This repository contains my Deep Reinforcement Learning solution to one of the stated problems within the scope of the following Nanodegree:
Deep Reinforcement Learning Nanodegree Program - Become a Deep Reinforcement Learning Expert
Deep Reinforcement Learning is a thriving field in AI with lots of practical applications. It consists of the use of Deep Learning techniques to be able to solve a given task by taking actions in an environment, in order to achieve a certain goal. This is not only useful to train an AI agent so as to play videogames, but also to set up and solve any environment related to any domain. In particular, as a Civil Engineer, my main area of interest is the AEC field (Architecture, Engineering & Construction).
This project consists of a Continuous Control problem, which is contained within the Policy Based Methods chapter and is solved by means of Deep Deterministic Policy Gradient algorithms (DDPG and TD3).
The environment used for this project is based on the Unity ML-Agents Reacher environment from 2018. Nonetheless, the updated corresponding equivalent in 2022 would be the Worm Environment.
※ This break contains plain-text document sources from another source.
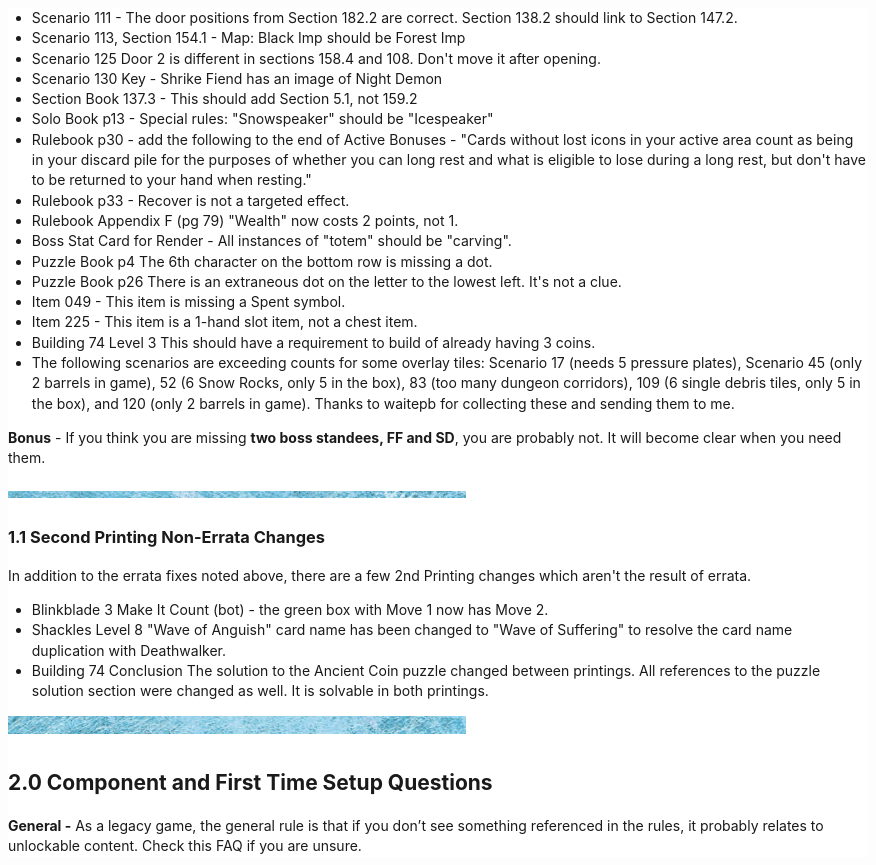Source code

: - Scenario 111 - The door positions from Section 182.2 are correct. Section 138.2 should link to Section 147.2.
- Scenario 113, Section 154.1 - Map: Black Imp should be Forest Imp
- Scenario 125 Door 2 is different in sections 158.4 and 108. Don't move it after opening. 
- Scenario 130 Key - Shrike Fiend has an image of Night Demon
- Section Book 137.3 - This should add Section 5.1, not 159.2
- Solo Book p13 - Special rules: "Snowspeaker" should be "Icespeaker"
- Rulebook p30 - add the following to the end of Active Bonuses - "Cards without lost icons in your active area count as being in your discard pile for the purposes of whether you can long rest and what is eligible to lose during a long rest, but don't have to be returned to your hand when resting."
- Rulebook p33 - Recover is not a targeted effect.
- Rulebook Appendix F (pg 79) <span class="hidden">"Wealth" now costs 2 points, not 1.</span>
- Boss Stat Card for Render - All instances of "totem" should be "carving". 
- Puzzle Book p4 The 6th character on the bottom row is missing a dot. 
- Puzzle Book p26 There is an extraneous dot on the letter to the lowest left. It's not a clue.
- Item 049 - This item is missing a Spent symbol. 
- Item 225 - This item is a 1-hand slot item, not a chest item.
- Building 74 Level 3 <span class="hidden">This should have a requirement to build of already having 3 coins.</span>
- The following scenarios are exceeding counts for some overlay tiles: Scenario 17 (needs 5 pressure plates), Scenario 45 (only 2 barrels in game), 52 (6 Snow Rocks, only 5 in the box), 83 (too many dungeon corridors), 109 (6 single debris tiles, only 5 in the box), and 120 (only 2 barrels in game). Thanks to waitepb for collecting these and sending them to me.

**Bonus** - If you think you are missing **two boss standees, FF and SD**, you are probably not. It will become clear when you need them.

![divider-narrow](/assets/images/divider2.png)

### <a name="page_011" class="page-number">1.1</a> Second Printing Non-Errata Changes

In addition to the errata fixes noted above, there are a few 2nd Printing changes which aren't the result of errata.

- Blinkblade 3 Make It Count (bot) - the green box with Move 1 now has Move 2.
- Shackles Level 8 <span class="hidden">"Wave of Anguish" card name has been changed to "Wave of Suffering" to resolve the card name duplication with Deathwalker.</span>
- Building 74 Conclusion <span class="hidden">The solution to the Ancient Coin puzzle changed between printings. All references to the puzzle solution section were changed as well. It is solvable in both printings.</span>

![divider](/assets/images/divider.png)

## <a name="page_2" class="page-number">2.0</a> Component and First Time Setup Questions

**General -** As a legacy game, the general rule is that if you don’t see something referenced in the rules, it probably relates to unlockable content. Check this FAQ if you are unsure.
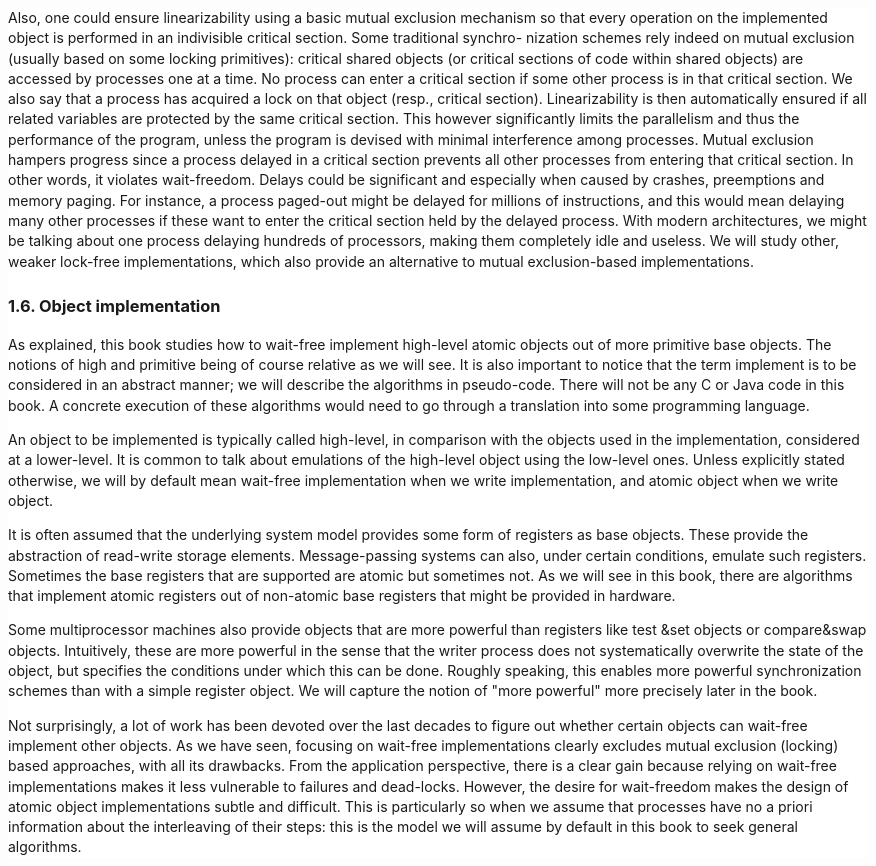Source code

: Also, one could ensure linearizability using a basic mutual exclusion mechanism so that every operation on the implemented object is performed in an indivisible critical section. Some traditional synchro-
nization schemes rely indeed on mutual exclusion (usually based on some locking primitives): critical shared objects (or critical sections of code within shared objects) are accessed by processes one at a time. No process can enter a critical section if some other process is in that critical section. We also say that a process has acquired a lock on that object (resp., critical section). Linearizability is then automatically ensured if all related variables are protected by the same critical section. This however significantly limits the parallelism and thus the performance of the program, unless the program is devised with minimal interference among processes. Mutual exclusion hampers progress since a process delayed in a critical section prevents all other processes from entering that critical section. In other words, it violates wait-freedom. Delays could be significant and especially when caused by crashes, preemptions and memory paging. For instance, a process paged-out might be delayed for millions of instructions, and this would mean delaying many other processes if these want to enter the critical section held by the delayed process. With modern architectures, we might be talking about one process delaying hundreds of processors, making them completely idle and useless. We will study other, weaker lock-free implementations, which also provide an alternative to mutual exclusion-based implementations.

### 1.6. Object implementation

As explained, this book studies how to wait-free implement high-level atomic objects out of more primitive base objects. The notions of high and primitive being of course relative as we will see. It is also important to notice that the term implement is to be considered in an abstract manner; we will describe the algorithms in pseudo-code. There will not be any C or Java code in this book. A concrete execution of these algorithms would need to go through a translation into some programming language.

An object to be implemented is typically called high-level, in comparison with the objects used in the implementation, considered at a lower-level. It is common to talk about emulations of the high-level object using the low-level ones. Unless explicitly stated otherwise, we will by default mean wait-free implementation when we write implementation, and atomic object when we write object.

It is often assumed that the underlying system model provides some form of registers as base objects. These provide the abstraction of read-write storage elements. Message-passing systems can also, under certain conditions, emulate such registers. Sometimes the base registers that are supported are atomic but sometimes not. As we will see in this book, there are algorithms that implement atomic registers out of non-atomic base registers that might be provided in hardware.

Some multiprocessor machines also provide objects that are more powerful than registers like test \&set objects or compare\&swap objects. Intuitively, these are more powerful in the sense that the writer process does not systematically overwrite the state of the object, but specifies the conditions under which this can be done. Roughly speaking, this enables more powerful synchronization schemes than with a simple register object. We will capture the notion of "more powerful" more precisely later in the book.

Not surprisingly, a lot of work has been devoted over the last decades to figure out whether certain objects can wait-free implement other objects. As we have seen, focusing on wait-free implementations clearly excludes mutual exclusion (locking) based approaches, with all its drawbacks. From the application perspective, there is a clear gain because relying on wait-free implementations makes it less vulnerable to failures and dead-locks. However, the desire for wait-freedom makes the design of atomic object implementations subtle and difficult. This is particularly so when we assume that processes have no a priori information about the interleaving of their steps: this is the model we will assume by default in this book to seek general algorithms.
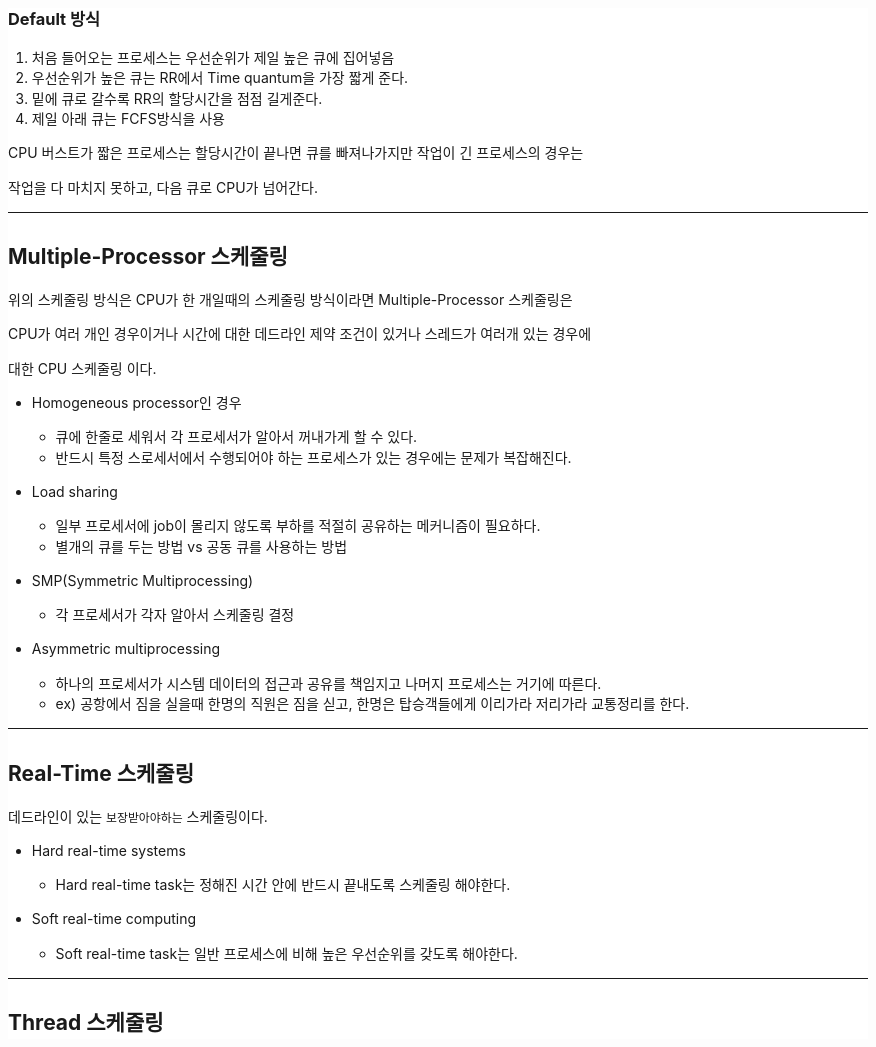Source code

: ### Default 방식

1. 처음 들어오는 프로세스는 우선순위가 제일 높은 큐에 집어넣음
2. 우선순위가 높은 큐는 RR에서 Time quantum을 가장 짧게 준다.
3. 밑에 큐로 갈수록 RR의 할당시간을 점점 길게준다.
4. 제일 아래 큐는 FCFS방식을 사용

CPU 버스트가 짧은 프로세스는 할당시간이 끝나면 큐를 빠져나가지만 작업이 긴 프로세스의 경우는

작업을 다 마치지 못하고, 다음 큐로 CPU가 넘어간다.

---

## Multiple-Processor 스케줄링

위의 스케줄링 방식은 CPU가 한 개일때의 스케줄링 방식이라면 Multiple-Processor 스케줄링은

CPU가 여러 개인 경우이거나 시간에 대한 데드라인 제약 조건이 있거나 스레드가 여러개 있는 경우에

대한 CPU 스케줄링 이다.

- Homogeneous processor인 경우

  - 큐에 한줄로 세워서 각 프로세서가 알아서 꺼내가게 할 수 있다.
  - 반드시 특정 스로세서에서 수행되어야 하는 프로세스가 있는 경우에는 문제가 복잡해진다.

- Load sharing

  - 일부 프로세서에 job이 몰리지 않도록 부하를 적절히 공유하는 메커니즘이 필요하다.
  - 별개의 큐를 두는 방법 vs 공동 큐를 사용하는 방법

- SMP(Symmetric Multiprocessing)

  - 각 프로세서가 각자 알아서 스케줄링 결정

- Asymmetric multiprocessing

  - 하나의 프로세서가 시스템 데이터의 접근과 공유를 책임지고 나머지 프로세스는 거기에 따른다.
  - ex) 공항에서 짐을 실을때 한명의 직원은 짐을 싣고, 한명은 탑승객들에게 이리가라 저리가라 교통정리를 한다.

---

## Real-Time 스케줄링

데드라인이 있는 `보장받아야하는` 스케줄링이다.

- Hard real-time systems

  - Hard real-time task는 정해진 시간 안에 반드시 끝내도록 스케줄링 해야한다.

- Soft real-time computing

  - Soft real-time task는 일반 프로세스에 비해 높은 우선순위를 갖도록 해야한다.

---

## Thread 스케줄링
It consists of a playground with a certain number of double-jointed arms in it (one for the single-agent version or 20 for the multi-agent version). In addition, there are some sphere-shaped volumes, which move over time, designing the goal location for the arms' hand. The goal is then for the arms to maintain its position at the target location for as many time steps as possible.
Its characteristics are as follows:
- The state space has 33 variables corresponding to position, rotation, velocity, and angular velocities of the arm.
- The action space consists of 4 continuous actions with component values between -1 and +1. They correspond to the amount of torque applicable to both joints.
- A reward of +0.1 is provided for each step that the agent's hand is in the goal location.
Firstly, the reader is advised to set up the Worm Environment instead of the legacy Reacher one, specially if not following the Nanodegree. This will allow to install recent versions of the libraries and potentially avoid some unfixed bugs from old versions.
Having said that, the exact environment used in this repository -for the scope of the Nanodegree- can be setup by following the instructions from the "Dependencies" header on the link below, which becomes Step 1: udacity/deep-reinforcement-learning
As Step 2, the compressed file corresponding to the user operating system must be downloaded from one of the links
below, and placed inside the ./p2_continuous-control/
folder after unzipping it. At least the multi-agent version is
needed to reproduce the trainings of this repository. In case both single and multi-agent are downloaded, rename the
folders as needed. These newly created paths will be set up on the next step.
- Linux [single_agent]: click here
- Linux [multi-agent]: click here
- Mac OSX [single-agent]: click here
- Mac OSX [multi-agent]: click here
- Windows (32-bit) [single-agent]: click here
- Windows (32-bit) [multi-agent]: click here
- Windows (64-bit) [single-agent]: click here
- Windows (64-bit) [multi-agent]: click here
At this point, Step 3 requires to clone the current repository and place the folder at the root of the freshly configured deep-reinforcement-learning. From there, it only remains to change the environment path(s) to match the file(s) downloaded in Step 2. This path(s) can be changed at the following lines of environment.py.
Lastly, Step 4 consists of installing Seaborn within the Python environment by running pip install seaborn
.
And that's it. After those four steps, the Jupyter Notebook Continuous_Control.ipynb from this repository can already be executed.
My solution to the posed problem can be found in the Solution Report, as well as in the code included within this repository.
It is worth stating that it has been a fascinating exercise which has let me further understand the implications of multi-agent training, as well as the dynamics of the Deep Deterministic Policy Gradient algorithm (DDPG), along with its supercharged Twin Delayed variant (TD3).